_Work request_
How many lines in the records below include "Core"? Answer with the number only.

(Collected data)
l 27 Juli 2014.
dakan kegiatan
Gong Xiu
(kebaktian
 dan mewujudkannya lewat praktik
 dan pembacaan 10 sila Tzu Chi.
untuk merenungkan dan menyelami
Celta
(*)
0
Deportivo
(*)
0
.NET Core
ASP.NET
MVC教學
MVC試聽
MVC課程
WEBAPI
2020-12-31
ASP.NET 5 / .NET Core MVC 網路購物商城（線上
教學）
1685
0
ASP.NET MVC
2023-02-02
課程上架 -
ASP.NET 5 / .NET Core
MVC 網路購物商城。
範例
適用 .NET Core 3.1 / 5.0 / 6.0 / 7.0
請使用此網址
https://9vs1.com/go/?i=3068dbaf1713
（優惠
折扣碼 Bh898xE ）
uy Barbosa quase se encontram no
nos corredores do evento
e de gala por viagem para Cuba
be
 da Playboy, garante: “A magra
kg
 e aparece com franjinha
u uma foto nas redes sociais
* * *
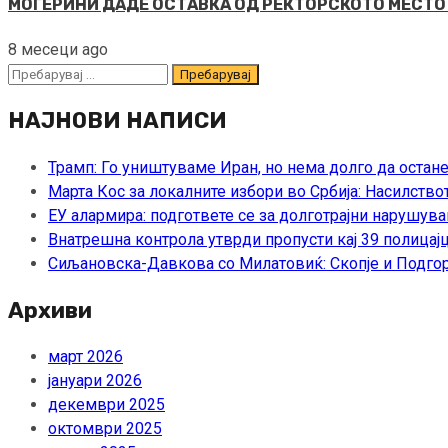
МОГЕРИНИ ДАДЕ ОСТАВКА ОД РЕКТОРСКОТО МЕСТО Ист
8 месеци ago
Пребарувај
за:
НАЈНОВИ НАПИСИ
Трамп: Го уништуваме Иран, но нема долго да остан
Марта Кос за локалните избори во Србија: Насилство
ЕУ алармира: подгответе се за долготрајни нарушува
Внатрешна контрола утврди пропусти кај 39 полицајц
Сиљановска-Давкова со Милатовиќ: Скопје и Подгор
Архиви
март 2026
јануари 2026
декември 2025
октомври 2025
--
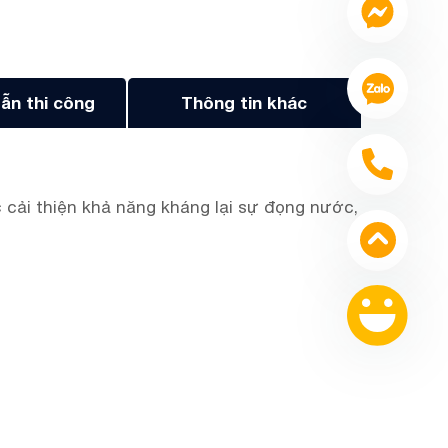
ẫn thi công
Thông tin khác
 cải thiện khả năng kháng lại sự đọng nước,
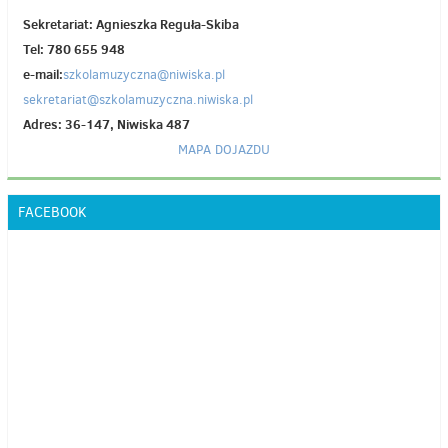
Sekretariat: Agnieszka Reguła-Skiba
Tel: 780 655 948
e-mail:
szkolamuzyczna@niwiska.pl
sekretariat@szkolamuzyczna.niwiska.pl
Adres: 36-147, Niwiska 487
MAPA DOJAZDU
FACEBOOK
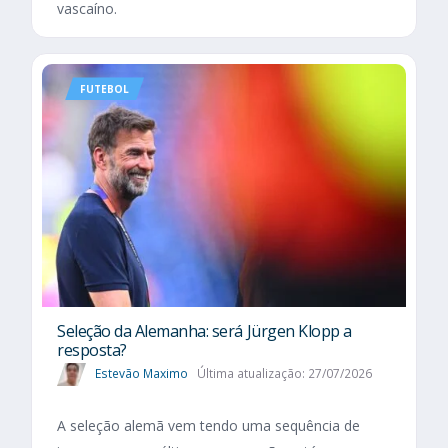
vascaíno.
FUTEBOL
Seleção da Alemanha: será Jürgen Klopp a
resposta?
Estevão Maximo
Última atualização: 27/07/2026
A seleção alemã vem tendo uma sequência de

_Result of the exercise_
4